3 Gflops, we are deep beyond diminishing returns here. Opus seems good enough.

13 comments

rasz

Keep in mind that the very first CELP speech codec (in 1984) used to take 90 seconds to encode just 1 second of speech... on a Cray supercomputer. Ten years later, people had that running in their cell phones. It's not just that hardware keeps getting faster, but algorithms are also getting more efficient. LPCNet is already 1/100 the complexity of the original WaveNet (which is just 2 years old) and I'm pretty sure it's still far from optimal.

rasz 7 years ago

This is roughly >100x computation for 2x improvement, which might sound great, except we are already talking single digit Kbits here, hence diminishing returns.

nullc 7 years ago

Opus is awesome and covers a previously unmatched spectrum of use cases... but that isn't everything.

Opus isn't good enough to be a replacement for AMBE for use over radio. Opus doesn't make it easier to make very high quality speech synthesis, etc.

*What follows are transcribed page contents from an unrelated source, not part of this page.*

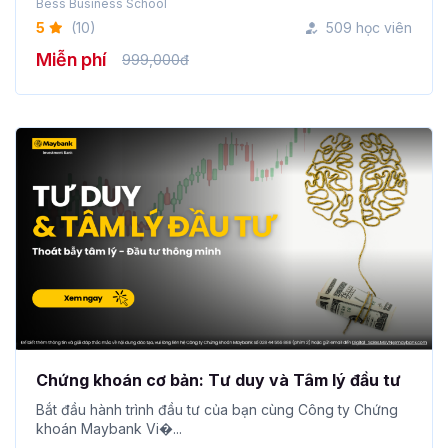
Bess Business School
5
(10)
509 học viên
Miễn phí
999,000đ
Chứng khoán cơ bản: Tư duy và Tâm lý đầu tư
Bắt đầu hành trình đầu tư của bạn cùng Công ty Chứng
khoán Maybank Vi�...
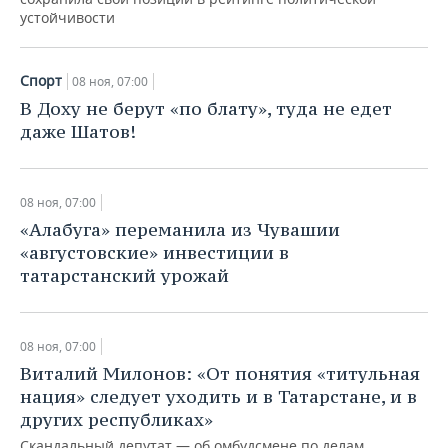
ВОДНЫЕ ВИДЫ СПОРТА
ОБРАЗОВАНИЕ
устойчивости
ХОККЕЙ С МЯЧОМ
ПРОИСШЕСТВИЯ
Спорт
08 ноя, 07:00
В Доху не берут «по блату», туда не едет
даже Шатов!
08 ноя, 07:00
«Алабуга» переманила из Чувашии
«августовские» инвестиции в
татарстанский урожай
08 ноя, 07:00
Виталий Милонов: «От понятия «титульная
нация» следует уходить и в Татарстане, и в
других республиках»
Скандальный депутат — об омбудсмене по делам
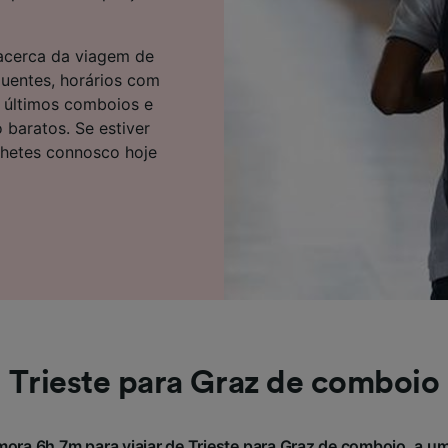
e parceiros (fornecedores)
 acerca da viagem de
quentes, horários com
e últimos comboios e
 baratos. Se estiver
lhetes connosco hoje
Trieste para Graz de comboio
ora 6h 7m para viajar de Trieste para Graz de comboio, a um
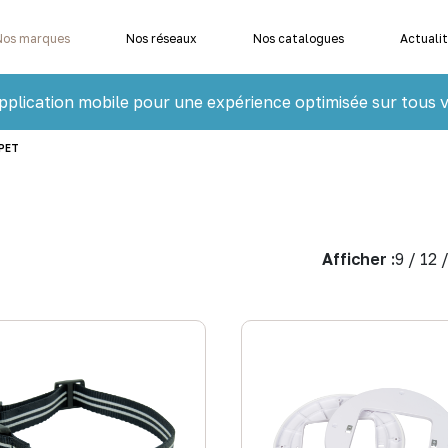
Nos marques
Nos réseaux
Nos catalogues
Actuali
pplication mobile pour une expérience optimisée sur tous v
PET
Afficher :
9
/
12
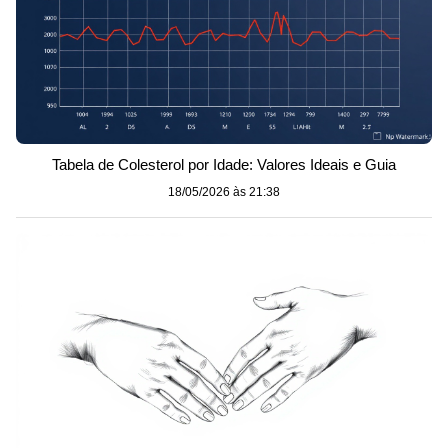
Tabela de Colesterol por Idade: Valores Ideais e Guia
18/05/2026 às 21:38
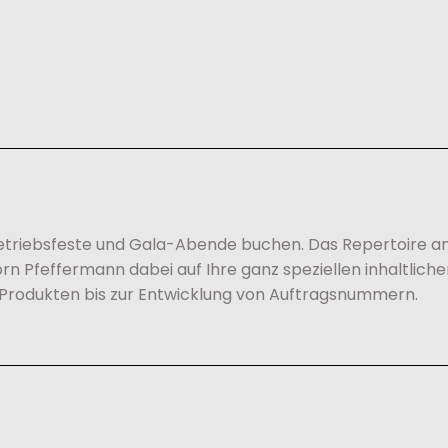
 Betriebsfeste und Gala-Abende buchen. Das Repertoire 
örn Pfeffermann dabei auf Ihre ganz speziellen inhaltlic
 Produkten bis zur Entwicklung von Auftragsnummern.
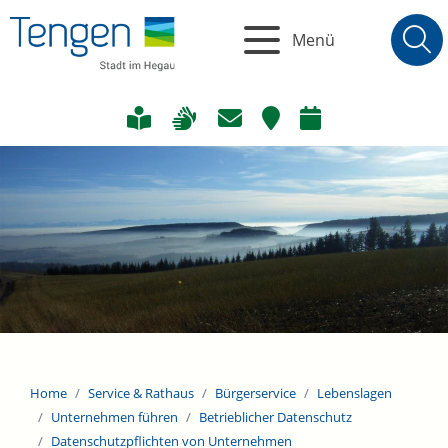
Menü
Home
Service & Rathaus
Bürgerservice
Lebenslagen
Unternehmen führen
Betrieblicher Datenschutz
Datenschutzpflichten von Unternehmen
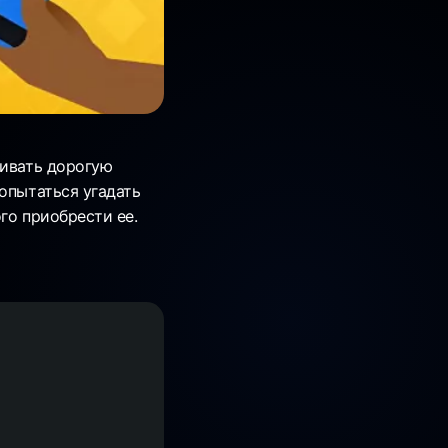
ливать дорогую
опытаться угадать
го приобрести ее.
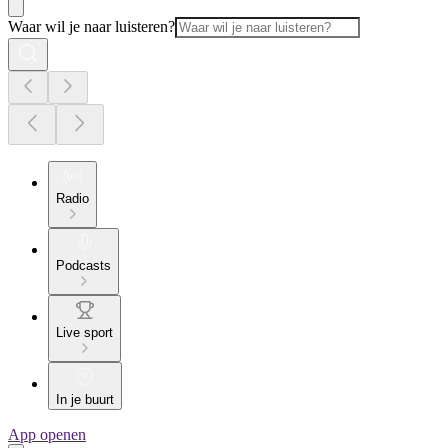
Waar wil je naar luisteren?
Radio
Podcasts
Live sport
In je buurt
App openen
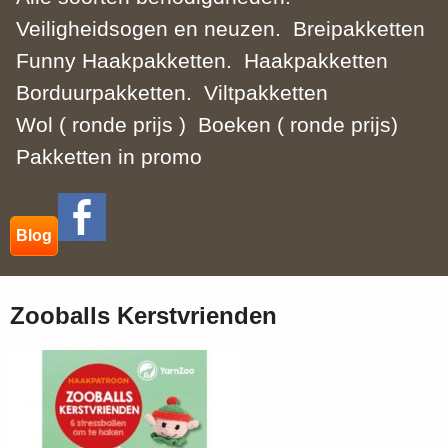
Veiligheidsogen en neuzen.
Breipakketten
Funny Haakpakketten.
Haakpakketten
Borduurpakketten.
Viltpakketten
Wol ( ronde prijs )
Boeken ( ronde prijs)
Pakketten in promo
Blog
Zooballs Kerstvrienden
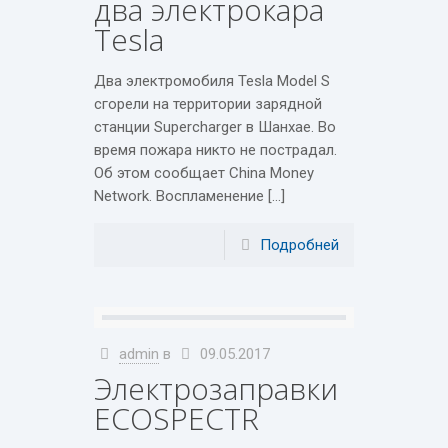
два электрокара
Tesla
Два электромобиля Tesla Model S
сгорели на территории зарядной
станции Supercharger в Шанхае. Во
время пожара никто не пострадал.
Об этом сообщает Сhina Money
Network. Воспламенение […]
Подробней
admin
в
09.05.2017
Электрозаправки
ECOSPECTR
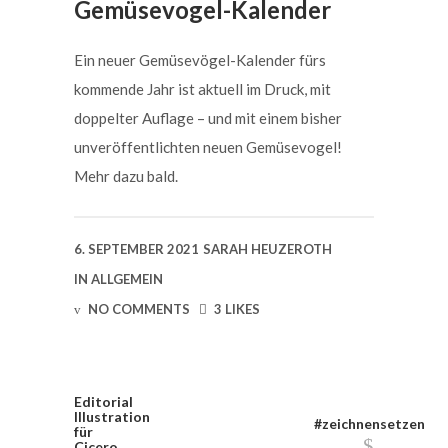
Gemüsevogel-Kalender
Ein neuer Gemüsevögel-Kalender fürs
kommende Jahr ist aktuell im Druck, mit
doppelter Auflage – und mit einem bisher
unveröffentlichten neuen Gemüsevogel!
Mehr dazu bald.
6. SEPTEMBER 2021
SARAH HEUZEROTH
IN
ALLGEMEIN
NO COMMENTS
3 LIKES
Editorial
Illustration
#zeichnensetzen
für
Cicero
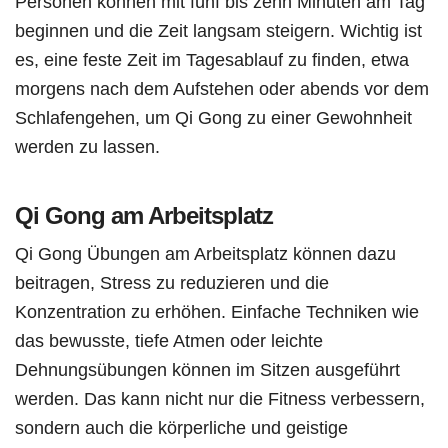
Personen können mit fünf bis zehn Minuten am Tag
beginnen und die Zeit langsam steigern. Wichtig ist
es, eine feste Zeit im Tagesablauf zu finden, etwa
morgens nach dem Aufstehen oder abends vor dem
Schlafengehen, um Qi Gong zu einer Gewohnheit
werden zu lassen.
Qi Gong am Arbeitsplatz
Qi Gong Übungen am Arbeitsplatz können dazu
beitragen, Stress zu reduzieren und die
Konzentration zu erhöhen. Einfache Techniken wie
das bewusste, tiefe Atmen oder leichte
Dehnungsübungen können im Sitzen ausgeführt
werden. Das kann nicht nur die Fitness verbessern,
sondern auch die körperliche und geistige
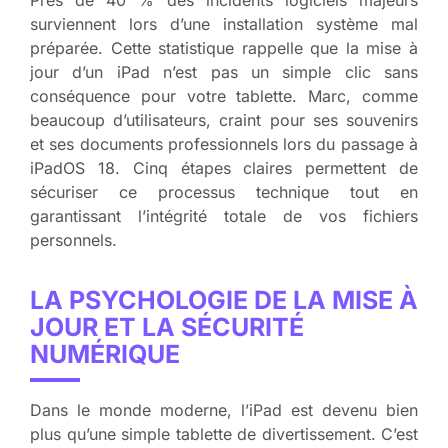
Près de 40 % des incidents logiciels majeurs
surviennent lors d’une installation système mal
préparée. Cette statistique rappelle que la mise à
jour d’un iPad n’est pas un simple clic sans
conséquence pour votre tablette. Marc, comme
beaucoup d’utilisateurs, craint pour ses souvenirs
et ses documents professionnels lors du passage à
iPadOS 18. Cinq étapes claires permettent de
sécuriser ce processus technique tout en
garantissant l’intégrité totale de vos fichiers
personnels.
LA PSYCHOLOGIE DE LA MISE À
JOUR ET LA SÉCURITÉ
NUMÉRIQUE
Dans le monde moderne, l’iPad est devenu bien
plus qu’une simple tablette de divertissement. C’est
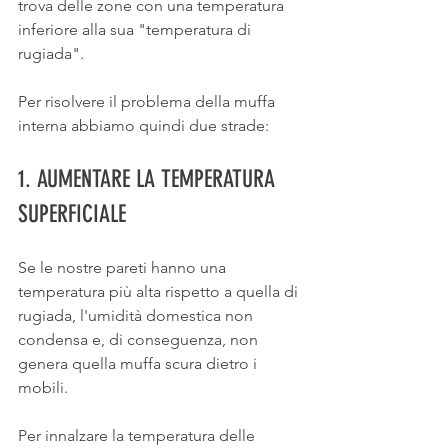
trova delle zone con una temperatura 
inferiore alla sua "temperatura di 
rugiada".
Per risolvere il problema della muffa 
interna abbiamo quindi due strade:
1. AUMENTARE LA TEMPERATURA 
SUPERFICIALE
Se le nostre pareti hanno una 
temperatura più alta rispetto a quella di 
rugiada, l'umidità domestica non 
condensa e, di conseguenza, non 
genera quella muffa scura dietro i 
mobili.
Per innalzare la temperatura delle 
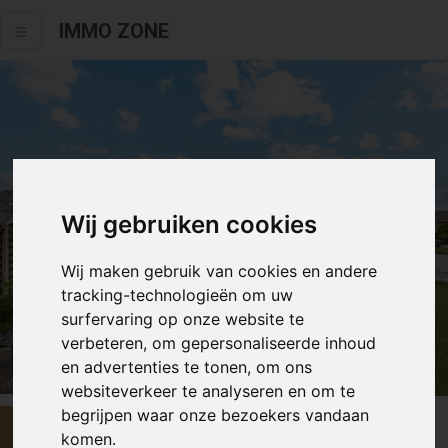
IMMO ZONE
Wij gebruiken cookies
Wij maken gebruik van cookies en andere
tracking-technologieën om uw
surfervaring op onze website te
verbeteren, om gepersonaliseerde inhoud
Alle fotos
en advertenties te tonen, om ons
websiteverkeer te analyseren en om te
begrijpen waar onze bezoekers vandaan
€ 599 000
komen.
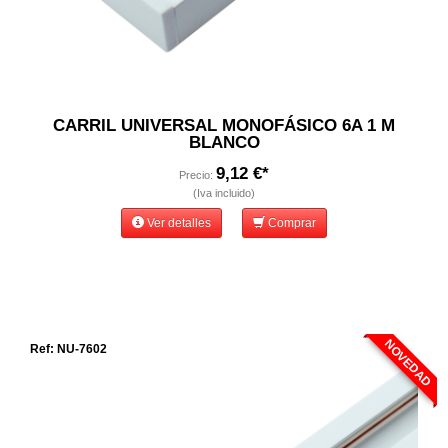
CARRIL UNIVERSAL MONOFÁSICO 6A 1 M
BLANCO
9,12 €*
Precio:
(Iva incluido)
Ver detalles
Comprar
NOVEDAD
Ref: NU-7602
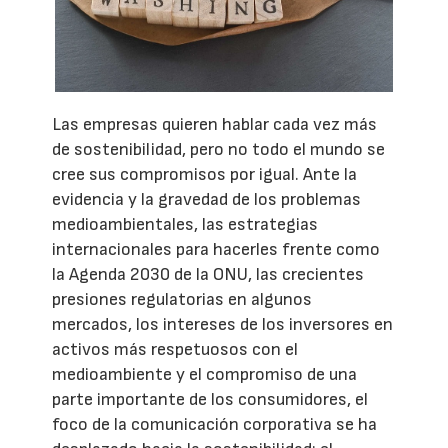
Las empresas quieren hablar cada vez más
de sostenibilidad, pero no todo el mundo se
cree sus compromisos por igual. Ante la
evidencia y la gravedad de los problemas
medioambientales, las estrategias
internacionales para hacerles frente como
la Agenda 2030 de la ONU, las crecientes
presiones regulatorias en algunos
mercados, los intereses de los inversores en
activos más respetuosos con el
medioambiente y el compromiso de una
parte importante de los consumidores, el
foco de la comunicación corporativa se ha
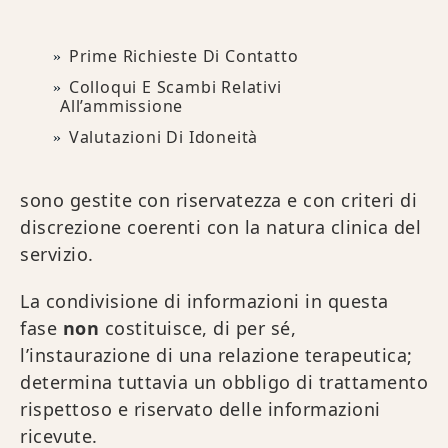
Prime Richieste Di Contatto
Colloqui E Scambi Relativi
All’ammissione
Valutazioni Di Idoneità
sono gestite con riservatezza e con criteri di
discrezione coerenti con la natura clinica del
servizio.
La condivisione di informazioni in questa
fase
non
costituisce, di per sé,
l’instaurazione di una relazione terapeutica;
determina tuttavia un obbligo di trattamento
rispettoso e riservato delle informazioni
ricevute.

Opus loss robustness could be much better using tools from this toolbox-- and we're a long way from not wanting better performance in the face of packet loss.

rasz 7 years ago

This is roughly 2x improvement over AMBE+2, except AMBE peaks at maybe couple hundred MIPS, and there are better less computationally intensive alternative, like 20-70 MIPS https://dspini.com/vocoders/lowrate/twelp-lowrate/twelp2400
metildaa 7 years ago

Opus is still improving, v1.1 to v1.2 then onto v1.3 (current in FFMpeg) saw huge reductions in compute for encoding, and the minimum bitrate for stereo wideband fall year after year.
The limiting factor for Opus's penetration has been compute, FEC is still rarely supported on VOIP deskphones due to this, ditto for handling multiple Opus calls at once.

gok 7 years ago

3 GFLOP/sec sounds like a lot but it's considerably less math than the radio DSPs inside any modern phone's baseband is doing during a phone call.

opportune 7 years ago
I don't know much about phone tech, are the basebands really doing math or just instrumenting? My assumption would be that there is just some sensor writing to a buffer at a high frequency but that whatever processes that buffer operates at a lower frequency.
- anisppp 7 years ago
  
  Your question is hard to parse? What is instrumenting? If it helps though... the word “baseband” itself is the lower frequency containing just the bandwidth of the signal. Ie that is the lower frequency...
  
  1 reply →

m0zg 7 years ago

Not really, no. Especially not if this is implemented in a specialized accelerator. A GFLOP is not that much there. Also, like most other neural network algorithms, this could also be done in fixed point, thereby further reducing the computational cost.

nine_k 7 years ago

I wonder if a particular network can be implemented more economically if we only run it in "transformation" mode, without the need do train it.

tachyonbeam 7 years ago

There are technologies to compress deep networks by pruning weak connections. I don't believe the author is using this, so it's likely the computational cost could be reduced by a factor of 10. It could also be that simple tweaks to the NN architecture also work (was the author aiming for using a network as small as possible to begin with?).

jmvalin 7 years ago

Actually, what's in the demo already includes pruning (through sparse matrices) and indeed, it does keep just 1/10 of the weights as non-zero. In practice it's not quite a 10x speedup because the network has to be a bit bigger to get the same performance. It's still a pretty significant improvement. Of course, the weights are pruned by 16x1 blocks to avoid hurting vectorization (see the first LPCNet paper and the WaveRNN paper for details).